Mortgage meltdown: As one door shuts, another one slams in your face

Talk about a perfect storm. A couple of months ago, everything in the garden looked rosy. To be honest, I was feeling a little bit smug, having – against the advice of the supposed experts – decided to fix my gas and electricity prices last autumn, just as they began their ever-upward trajectory.

The money markets have gone into freefall
The money markets have gone into freefall

That coupled with my smallish mortgage, on a 2.19 per cent five-year fixed deal, and a useful second income from my modest stock-market portfolio, meant the cost-of-living crisis was more something I read about in the newspaper – or of course wrote about – than something that affected me.

What a difference a few weeks makes.

The bad news began in August, when my energy supplier informed me my deal would run out in October, just as the weather would be starting to turn. I was given two not particularly palatable options, accepting the variable rate, which would have seen payments double, and leave me at the mercy of future price rises that the experts said were inevitable – or, even more fun, opting for a 12-month deal that would see by bills soar by 250 per cent. Decisions, decisions.

Of course, I knew it was coming, and that my fixed-rate deal couldn't insulate me forever. And footage of the suffering in Ukraine should remind us all to keep a sense of perspective. Even so, it did seem a bit of a Hobson's choice, with nobody seemingly able to offer any advice about which options were best.

They say it's the hope that kills you, and for a few days, when Liz and Kwasi promised to fix the cap, it looked like it wouldn't be so bad after all.

But, as Theresa May used to keep telling us, there is no such thing as a magic money tree, and everything comes at a cost. And the cost of last week's 'fiscal event' appears to be mass panic in the mortgage market – just as my five-year fixed deal comes to an end. Cue an urgent call to my financial adviser, who happened to be on holiday in Cornwall.

Of course, not being a fan of bureaucracy, it has meant a frantic scramble to find my old bank statements – and extended periods listening to easy-listening lounge music as I joined the queue with hundreds of others all doing exactly the same.

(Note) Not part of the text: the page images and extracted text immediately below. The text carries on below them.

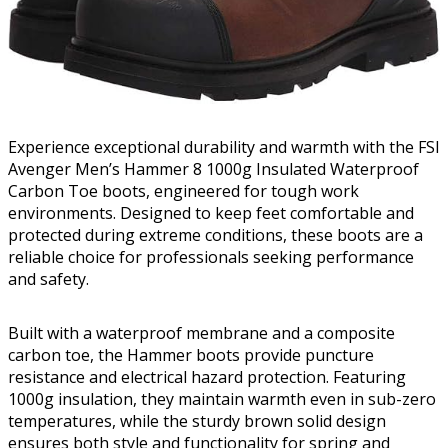
Experience exceptional durability and warmth with the FSI
Avenger Men’s Hammer 8 1000g Insulated Waterproof
Carbon Toe boots, engineered for tough work
environments. Designed to keep feet comfortable and
protected during extreme conditions, these boots are a
reliable choice for professionals seeking performance
and safety.
Built with a waterproof membrane and a composite
carbon toe, the Hammer boots provide puncture
resistance and electrical hazard protection. Featuring
1000g insulation, they maintain warmth even in sub-zero
temperatures, while the sturdy brown solid design
ensures both style and functionality for spring and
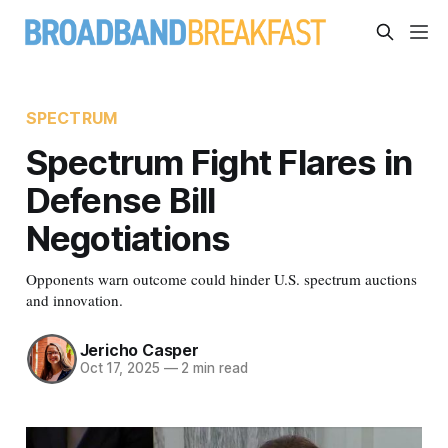
SPECTRUM
Spectrum Fight Flares in
Defense Bill
Negotiations
Opponents warn outcome could hinder U.S. spectrum auctions
and innovation.
Jericho Casper
Oct 17, 2025
—
2 min read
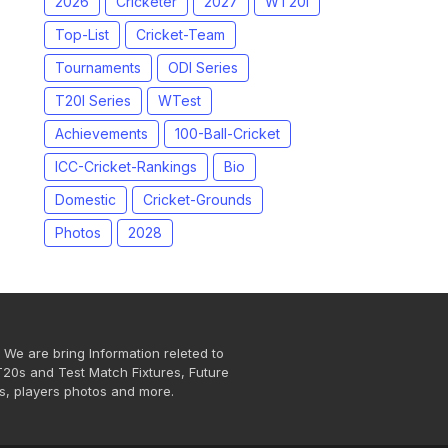
2026
Cricketer
2027
WT20I
Top-List
Cricket-Team
Tournaments
ODI Series
T20I Series
WTest
Achievements
100-Ball-Cricket
ICC-Cricket-Rankings
Bio
Domestic
Cricket-Grounds
Photos
2028
 We are bring Information releted to
T20s and Test Match Fixtures, Future
s, players photos and more.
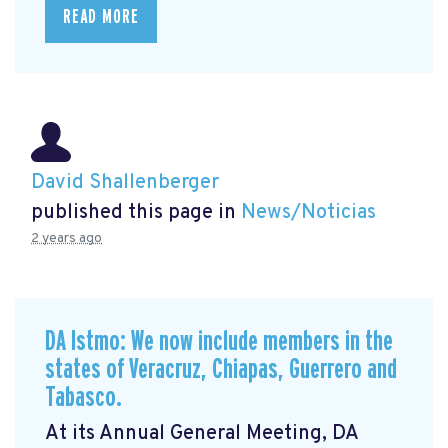
READ MORE
David Shallenberger
published this page in
News/Noticias
2 years ago
DA Istmo: We now include members in the
states of Veracruz, Chiapas, Guerrero and
Tabasco.
At its Annual General Meeting, DA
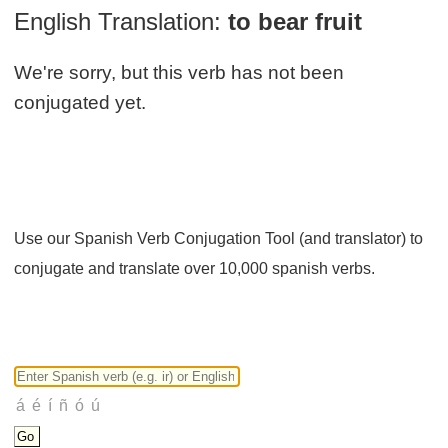
English Translation:
to bear fruit
We're sorry, but this verb has not been
conjugated yet.
Use our Spanish Verb Conjugation Tool (and translator) to
conjugate and translate over 10,000 spanish verbs.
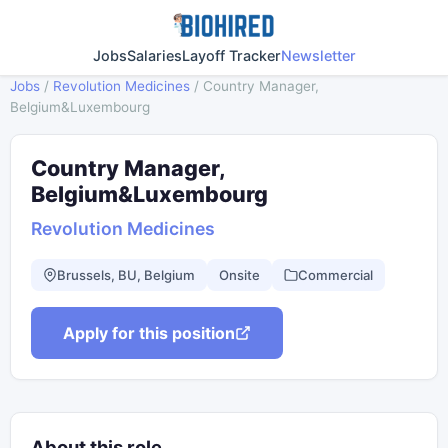
Jobs
Salaries
Layoff Tracker
Newsletter
Jobs
/
Revolution Medicines
/
Country Manager,
Belgium&Luxembourg
Country Manager,
Belgium&Luxembourg
Revolution Medicines
Brussels, BU, Belgium
Onsite
Commercial
Apply for this position
About this role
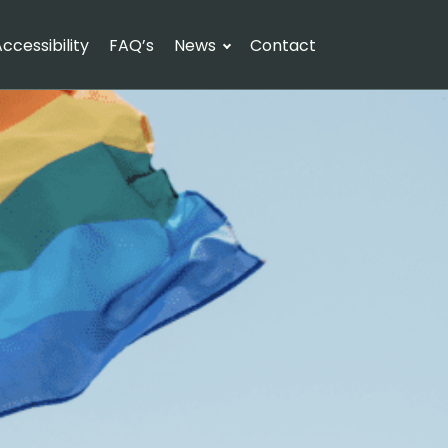
ccessibility
FAQ’s
News
Contact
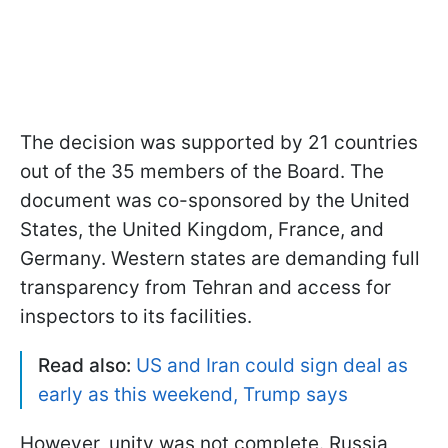
The decision was supported by 21 countries
out of the 35 members of the Board. The
document was co-sponsored by the United
States, the United Kingdom, France, and
Germany. Western states are demanding full
transparency from Tehran and access for
inspectors to its facilities.
Read also:
US and Iran could sign deal as
early as this weekend, Trump says
However, unity was not complete. Russia,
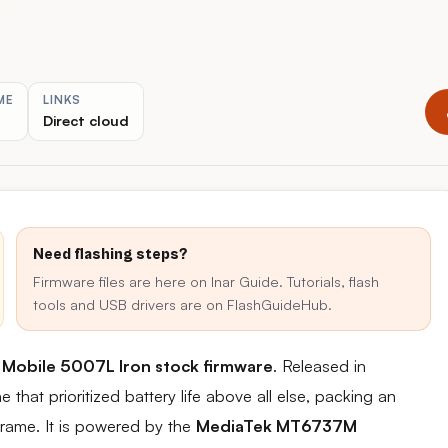
ME
LINKS
Direct cloud
Need flashing steps?
Firmware files are here on Inar Guide. Tutorials, flash
tools and USB drivers are on FlashGuideHub.
 Mobile 5007L Iron stock firmware
. Released in
at prioritized battery life above all else, packing an
rame. It is powered by the
MediaTek MT6737M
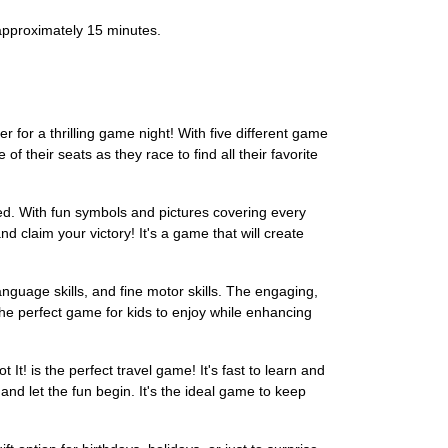
 approximately 15 minutes.
r for a thrilling game night! With five different game
of their seats as they race to find all their favorite
d. With fun symbols and pictures covering every
d claim your victory! It's a game that will create
language skills, and fine motor skills. The engaging,
s the perfect game for kids to enjoy while enhancing
It! is the perfect travel game! It's fast to learn and
 and let the fun begin. It's the ideal game to keep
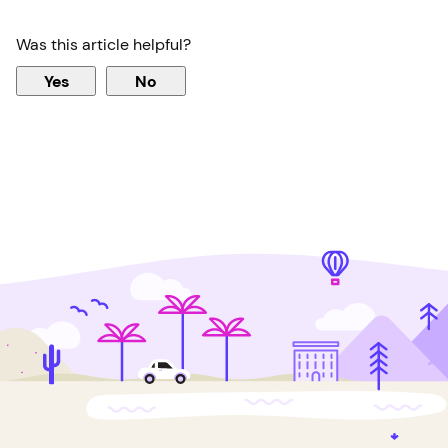
Was this article helpful?
Yes
No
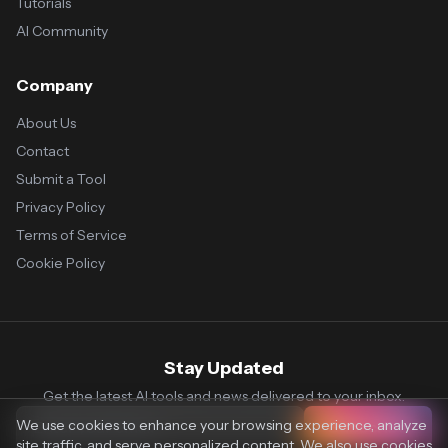
Tutorials
AI Community
Company
About Us
Contact
Submit a Tool
Privacy Policy
Terms of Service
Cookie Policy
Stay Updated
Get the latest AI tools and news delivered to your inbox.
We use cookies to enhance your browsing experience, analyze
Subscribe
site traffic, and serve personalized content. We also use cookies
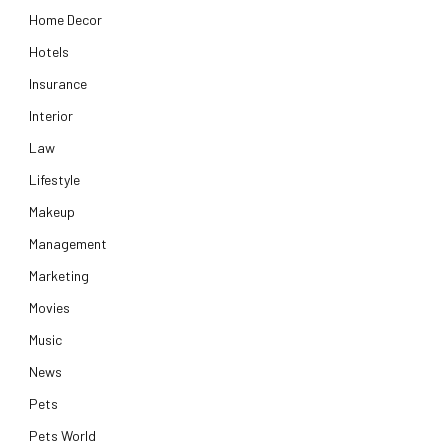
Home Decor
Hotels
Insurance
Interior
Law
Lifestyle
Makeup
Management
Marketing
Movies
Music
News
Pets
Pets World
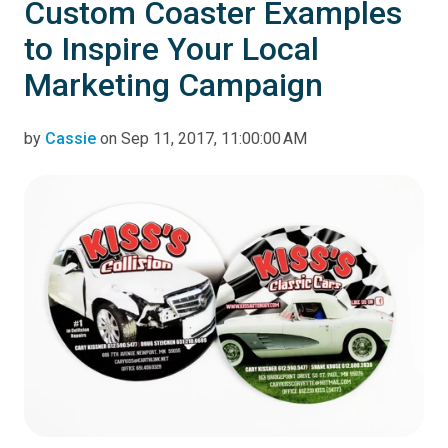
Custom Coaster Examples
to Inspire Your Local
Marketing Campaign
by
Cassie
on Sep 11, 2017, 11:00:00 AM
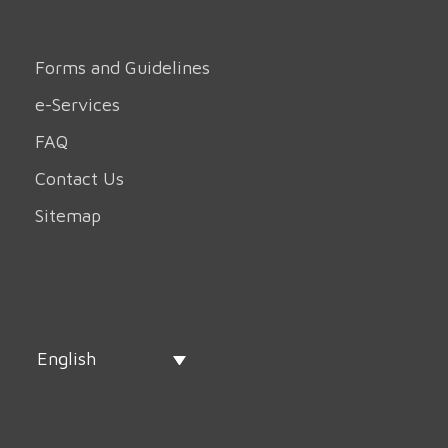
Forms and Guidelines
e-Services
FAQ
Contact Us
Sitemap
English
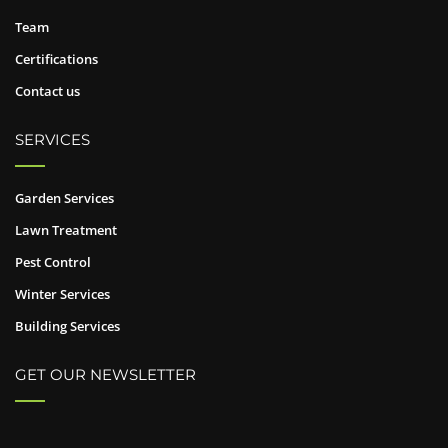
Team
Certifications
Contact us
SERVICES
Garden Services
Lawn Treatment
Pest Control
Winter Services
Building Services
GET OUR NEWSLETTER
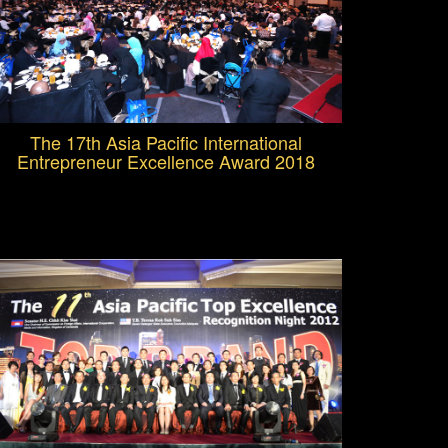
The 17th Asia Pacific International
Entrepreneur Excellence Award 2018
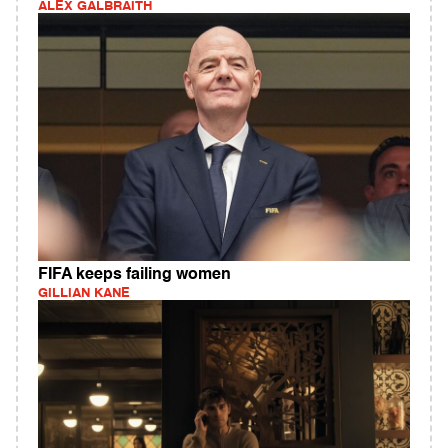
ALEX GALBRAITH
FIFA keeps failing women
GILLIAN KANE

While I'm still waiting to find exactly what the lie of the land is, it seems that some of the more sensational headlines have exaggerated the problem somewhat. I will be a little worse off, but it won't be catastrophic. It will probably wipe out all the benefits of last week's tax cut and energy cap, though, which pretty much defeats the point of the whole thing.

And coupled with the rising cost of almost everything in the shops, it will inevitably mean a tightening of the belt over the coming months.

I realise I am one of the lucky ones. I still expect to comfortably meet my outgoings, even if it means a drop in disposable income, and the small nest egg I have built up over the years should shield me form any bumps in the road. Indeed, that is a good lesson for everyone: live frugally, put something away for a rainy day, and invest for the future from a young age. Manage your own finances with fiscal responsibility, because you certainly can't rely on the politicians to do the same.

And the nice little second income from the stockmarket? As I write, the FTSE 100 has tanked below 7,000 for the first time since March, a year-on-year fall of 7.3 per cent.

As the former Villa and Wolves manager Tommy Docherty once said, "one door shuts and another one slams in your face."